WHAT YOU WILL DO: Can you reproduce, word for word, the stretch of the information overload text below that opens with the words "Well of course." and closes with "overload takes over."?

++++ TEXT

I’m So Glad to Know That None of Us Have Information Overload. Not!

I’ve meant to write about this article / “study” that popped up all over the internet in September. But I’ve been too busy and haven’t gotten around to it. Good thing that my reason for being busy isn’t the Information Overload that I’ve complained about to you in the past.

How do I know that it wasn’t Information Overload. Well, an academic study by an associate professor of communication Eszter Hargittai at Northwestern University told me so. And it’s a good thing that I’m not overloaded from seeing it on Social Media Today via a Google Plus post by +Keith Kmett. Or any of dozens of other places on the net. It was a trending meme for almost a week. (How long can I keep up this level of snark and sarcasm? Let’s ask Steve… Ah… Apparently the answer is “ever since I’ve met you”)

How do I complain about the study… Let me count the ways…

First off, it’s a survey of 77 total participants. Seriously? Seriously! And all were on vacation in Las Vegas.

Next, the question was only about how they felt about the amount of information in the broadest sense. News and entertainment and gossip.

“There’s definitely some frustration with the quality of some of the information available,” said Hargittai. “But these frustrations were accompanied by enthusiasm and excitement on a more general level about overall media choices.”

Right there, that tells you several things about what’s going on. First it’s clear the authors are looking at media choices. Having lots of choices for places to find things isn’t what Information Overload is about. Not at all. Heck, it’s not even about having too many choices at one time. That’s The Paradox of Choice as presented by psychologist Barry Schwartz in his TED talk and his book.

Information Overload is about when you have to find something. Not when things are optional. Not when it doesn’t matter what’s on the TV or on the front of the Google News webpage. No, Information Overload happens when you have a task and all the extra stuff gets in the way.

People are able to get their news and information from a diverse set of sources and they seem to like having those options.”

Well of course. If you feel like these are all options. But when it’s something you must find. You have to get. You need to know. That is what makes it different. That’s when the emotion of overload takes over.

The few participants who did feel overwhelmed were often those with low Internet skills, who haven’t yet mastered social media filters and navigating search engine results, Hargittai noted.

++++++++
++++ DATA

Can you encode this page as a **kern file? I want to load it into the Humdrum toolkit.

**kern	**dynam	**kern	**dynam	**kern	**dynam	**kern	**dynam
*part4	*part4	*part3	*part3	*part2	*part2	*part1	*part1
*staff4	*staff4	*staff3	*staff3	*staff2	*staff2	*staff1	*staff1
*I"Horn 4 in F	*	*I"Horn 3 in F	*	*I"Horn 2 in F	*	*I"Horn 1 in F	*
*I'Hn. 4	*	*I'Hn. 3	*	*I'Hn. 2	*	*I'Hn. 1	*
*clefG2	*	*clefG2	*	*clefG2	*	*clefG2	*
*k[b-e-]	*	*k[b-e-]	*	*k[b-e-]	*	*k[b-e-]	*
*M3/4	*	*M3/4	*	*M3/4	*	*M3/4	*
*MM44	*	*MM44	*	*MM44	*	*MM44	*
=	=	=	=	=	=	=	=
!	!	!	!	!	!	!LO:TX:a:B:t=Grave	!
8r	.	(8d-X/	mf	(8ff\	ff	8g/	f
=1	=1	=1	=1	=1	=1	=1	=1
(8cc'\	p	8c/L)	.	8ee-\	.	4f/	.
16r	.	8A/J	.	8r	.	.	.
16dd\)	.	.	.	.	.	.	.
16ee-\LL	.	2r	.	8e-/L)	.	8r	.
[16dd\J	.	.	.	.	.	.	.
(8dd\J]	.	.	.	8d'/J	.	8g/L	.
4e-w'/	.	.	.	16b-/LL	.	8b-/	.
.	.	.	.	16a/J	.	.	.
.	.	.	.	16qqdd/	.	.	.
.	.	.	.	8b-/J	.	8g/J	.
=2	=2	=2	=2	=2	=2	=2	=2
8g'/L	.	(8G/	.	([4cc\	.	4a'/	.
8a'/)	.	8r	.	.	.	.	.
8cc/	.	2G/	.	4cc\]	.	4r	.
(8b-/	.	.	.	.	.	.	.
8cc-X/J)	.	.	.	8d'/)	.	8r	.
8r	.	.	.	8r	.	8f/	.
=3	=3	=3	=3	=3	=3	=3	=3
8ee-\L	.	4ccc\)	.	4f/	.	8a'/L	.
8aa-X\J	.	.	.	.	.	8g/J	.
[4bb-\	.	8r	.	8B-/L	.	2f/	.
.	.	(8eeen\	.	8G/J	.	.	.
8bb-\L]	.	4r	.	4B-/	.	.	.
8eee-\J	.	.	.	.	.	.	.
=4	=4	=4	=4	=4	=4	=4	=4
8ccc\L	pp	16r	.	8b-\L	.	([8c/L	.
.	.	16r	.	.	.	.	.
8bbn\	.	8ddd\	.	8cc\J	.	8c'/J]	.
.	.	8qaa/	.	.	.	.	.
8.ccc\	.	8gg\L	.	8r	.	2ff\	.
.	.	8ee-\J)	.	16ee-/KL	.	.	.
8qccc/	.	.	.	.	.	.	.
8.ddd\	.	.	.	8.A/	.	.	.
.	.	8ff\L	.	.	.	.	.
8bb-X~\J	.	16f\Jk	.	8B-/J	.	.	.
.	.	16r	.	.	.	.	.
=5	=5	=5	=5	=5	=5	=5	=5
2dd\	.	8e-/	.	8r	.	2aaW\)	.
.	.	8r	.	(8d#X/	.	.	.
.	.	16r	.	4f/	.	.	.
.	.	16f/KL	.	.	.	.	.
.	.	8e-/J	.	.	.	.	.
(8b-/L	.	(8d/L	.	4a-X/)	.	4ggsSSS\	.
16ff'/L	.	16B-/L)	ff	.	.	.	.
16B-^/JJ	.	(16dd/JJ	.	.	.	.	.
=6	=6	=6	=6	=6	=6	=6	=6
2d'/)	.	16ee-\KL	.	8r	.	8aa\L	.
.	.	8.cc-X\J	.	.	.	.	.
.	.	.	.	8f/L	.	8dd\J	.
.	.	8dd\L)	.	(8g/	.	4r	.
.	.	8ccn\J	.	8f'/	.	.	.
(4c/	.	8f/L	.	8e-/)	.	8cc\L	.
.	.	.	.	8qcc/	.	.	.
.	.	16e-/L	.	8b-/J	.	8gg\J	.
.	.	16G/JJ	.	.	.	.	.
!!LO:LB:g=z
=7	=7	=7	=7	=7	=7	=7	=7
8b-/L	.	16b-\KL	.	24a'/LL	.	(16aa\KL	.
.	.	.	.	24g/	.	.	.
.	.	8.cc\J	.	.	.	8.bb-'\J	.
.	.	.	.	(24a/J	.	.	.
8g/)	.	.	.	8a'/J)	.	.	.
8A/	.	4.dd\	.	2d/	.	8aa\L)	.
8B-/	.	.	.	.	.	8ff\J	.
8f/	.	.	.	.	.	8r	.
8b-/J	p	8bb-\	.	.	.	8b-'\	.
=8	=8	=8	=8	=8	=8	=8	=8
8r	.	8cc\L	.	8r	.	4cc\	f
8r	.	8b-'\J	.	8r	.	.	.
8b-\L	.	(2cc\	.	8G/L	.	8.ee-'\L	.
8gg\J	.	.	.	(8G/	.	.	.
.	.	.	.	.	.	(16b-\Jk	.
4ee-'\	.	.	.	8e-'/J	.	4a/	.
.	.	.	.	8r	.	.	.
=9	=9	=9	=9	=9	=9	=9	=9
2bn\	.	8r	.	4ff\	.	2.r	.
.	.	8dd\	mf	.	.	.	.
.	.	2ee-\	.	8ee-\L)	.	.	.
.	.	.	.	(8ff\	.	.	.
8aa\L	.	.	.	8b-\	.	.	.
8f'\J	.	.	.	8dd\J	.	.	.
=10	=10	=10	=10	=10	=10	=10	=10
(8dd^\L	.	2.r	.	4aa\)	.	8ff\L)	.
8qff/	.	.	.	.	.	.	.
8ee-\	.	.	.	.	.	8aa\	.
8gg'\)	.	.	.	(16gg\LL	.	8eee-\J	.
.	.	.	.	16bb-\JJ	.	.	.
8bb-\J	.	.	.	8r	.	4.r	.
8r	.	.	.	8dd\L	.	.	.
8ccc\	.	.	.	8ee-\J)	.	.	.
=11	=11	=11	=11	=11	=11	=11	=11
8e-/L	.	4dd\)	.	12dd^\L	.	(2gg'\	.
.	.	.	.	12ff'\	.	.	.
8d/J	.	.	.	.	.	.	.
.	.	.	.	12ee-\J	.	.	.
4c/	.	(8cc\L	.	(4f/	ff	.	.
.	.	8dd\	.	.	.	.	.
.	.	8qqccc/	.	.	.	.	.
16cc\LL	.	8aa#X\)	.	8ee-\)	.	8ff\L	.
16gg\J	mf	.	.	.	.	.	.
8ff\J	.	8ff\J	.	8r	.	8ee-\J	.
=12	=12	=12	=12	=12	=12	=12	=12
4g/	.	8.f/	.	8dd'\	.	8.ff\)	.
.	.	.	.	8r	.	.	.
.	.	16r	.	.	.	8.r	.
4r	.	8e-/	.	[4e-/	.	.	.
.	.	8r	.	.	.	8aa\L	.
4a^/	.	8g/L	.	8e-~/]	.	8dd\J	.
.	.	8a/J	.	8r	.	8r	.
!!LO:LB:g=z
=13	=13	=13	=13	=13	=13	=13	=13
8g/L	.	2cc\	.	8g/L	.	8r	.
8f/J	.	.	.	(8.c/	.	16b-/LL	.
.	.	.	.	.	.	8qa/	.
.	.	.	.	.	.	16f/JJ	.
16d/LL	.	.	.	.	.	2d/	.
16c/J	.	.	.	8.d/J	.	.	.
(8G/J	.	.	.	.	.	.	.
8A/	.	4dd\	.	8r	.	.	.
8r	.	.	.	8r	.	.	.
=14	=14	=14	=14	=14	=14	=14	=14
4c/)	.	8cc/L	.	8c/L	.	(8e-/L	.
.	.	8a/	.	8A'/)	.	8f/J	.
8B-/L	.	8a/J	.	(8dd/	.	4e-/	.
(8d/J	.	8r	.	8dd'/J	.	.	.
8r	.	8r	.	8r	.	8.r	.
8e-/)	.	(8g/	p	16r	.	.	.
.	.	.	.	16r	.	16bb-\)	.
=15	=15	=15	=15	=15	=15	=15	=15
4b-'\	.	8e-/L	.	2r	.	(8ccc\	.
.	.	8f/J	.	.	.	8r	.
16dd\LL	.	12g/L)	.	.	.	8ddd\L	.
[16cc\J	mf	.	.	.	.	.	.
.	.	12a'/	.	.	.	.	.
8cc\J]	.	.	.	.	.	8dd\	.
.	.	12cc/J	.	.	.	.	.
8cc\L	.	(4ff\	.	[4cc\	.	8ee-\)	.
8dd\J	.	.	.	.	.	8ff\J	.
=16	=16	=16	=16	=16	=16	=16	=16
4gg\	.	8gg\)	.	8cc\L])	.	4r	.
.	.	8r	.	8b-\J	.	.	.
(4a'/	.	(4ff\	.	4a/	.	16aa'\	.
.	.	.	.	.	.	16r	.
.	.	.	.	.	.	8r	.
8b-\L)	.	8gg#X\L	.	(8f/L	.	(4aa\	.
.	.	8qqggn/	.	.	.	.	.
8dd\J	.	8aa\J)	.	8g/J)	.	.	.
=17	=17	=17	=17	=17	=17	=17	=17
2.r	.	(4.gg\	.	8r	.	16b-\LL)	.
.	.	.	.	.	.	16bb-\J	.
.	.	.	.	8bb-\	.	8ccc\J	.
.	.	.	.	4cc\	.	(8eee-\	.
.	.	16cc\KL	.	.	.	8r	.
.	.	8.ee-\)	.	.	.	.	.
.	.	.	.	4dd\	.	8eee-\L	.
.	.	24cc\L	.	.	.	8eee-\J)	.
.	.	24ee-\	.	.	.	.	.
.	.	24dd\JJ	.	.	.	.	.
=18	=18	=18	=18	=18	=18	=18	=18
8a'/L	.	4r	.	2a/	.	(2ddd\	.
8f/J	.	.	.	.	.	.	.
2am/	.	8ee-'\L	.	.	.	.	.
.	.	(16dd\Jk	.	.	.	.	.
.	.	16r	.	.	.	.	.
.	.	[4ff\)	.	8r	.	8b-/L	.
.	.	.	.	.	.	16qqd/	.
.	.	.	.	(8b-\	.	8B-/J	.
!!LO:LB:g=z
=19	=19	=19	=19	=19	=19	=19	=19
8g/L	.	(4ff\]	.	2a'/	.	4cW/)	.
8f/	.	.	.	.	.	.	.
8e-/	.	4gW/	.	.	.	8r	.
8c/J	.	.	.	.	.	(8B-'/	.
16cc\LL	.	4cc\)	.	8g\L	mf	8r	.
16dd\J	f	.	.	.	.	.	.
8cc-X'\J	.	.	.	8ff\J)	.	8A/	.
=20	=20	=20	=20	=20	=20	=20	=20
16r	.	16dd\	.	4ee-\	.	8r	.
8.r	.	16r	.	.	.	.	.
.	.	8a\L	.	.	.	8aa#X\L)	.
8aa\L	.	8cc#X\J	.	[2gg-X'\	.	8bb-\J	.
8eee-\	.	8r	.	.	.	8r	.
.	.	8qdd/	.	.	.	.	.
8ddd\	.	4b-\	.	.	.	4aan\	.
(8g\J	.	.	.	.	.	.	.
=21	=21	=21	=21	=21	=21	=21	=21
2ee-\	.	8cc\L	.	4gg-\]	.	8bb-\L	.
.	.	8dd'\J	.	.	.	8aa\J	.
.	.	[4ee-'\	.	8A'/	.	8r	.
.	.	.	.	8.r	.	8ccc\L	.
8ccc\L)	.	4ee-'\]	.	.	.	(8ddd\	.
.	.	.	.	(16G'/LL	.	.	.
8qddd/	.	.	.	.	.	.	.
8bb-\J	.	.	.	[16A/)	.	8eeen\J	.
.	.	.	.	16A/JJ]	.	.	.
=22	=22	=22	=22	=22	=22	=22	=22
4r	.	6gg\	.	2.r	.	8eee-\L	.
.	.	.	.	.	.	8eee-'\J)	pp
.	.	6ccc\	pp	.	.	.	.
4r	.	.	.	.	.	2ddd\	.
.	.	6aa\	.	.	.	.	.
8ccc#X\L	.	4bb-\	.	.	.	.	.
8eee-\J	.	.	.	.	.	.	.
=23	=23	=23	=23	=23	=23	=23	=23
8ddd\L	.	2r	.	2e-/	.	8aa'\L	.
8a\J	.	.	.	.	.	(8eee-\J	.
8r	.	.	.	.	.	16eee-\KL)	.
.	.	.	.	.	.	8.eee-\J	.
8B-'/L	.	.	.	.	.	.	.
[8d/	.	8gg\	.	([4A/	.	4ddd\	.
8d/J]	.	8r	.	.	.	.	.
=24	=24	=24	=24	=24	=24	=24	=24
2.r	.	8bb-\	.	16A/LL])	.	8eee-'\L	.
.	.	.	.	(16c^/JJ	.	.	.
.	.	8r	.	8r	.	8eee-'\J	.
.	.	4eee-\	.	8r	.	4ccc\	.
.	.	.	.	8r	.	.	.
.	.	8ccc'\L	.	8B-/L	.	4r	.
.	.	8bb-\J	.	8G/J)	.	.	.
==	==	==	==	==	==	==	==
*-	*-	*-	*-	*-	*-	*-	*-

++++++++

THE REPLY:
Well of course. If you feel like these are all options. But when it’s something you must find. You have to get. You need to know. That is what makes it different. That’s when the emotion of overload takes over.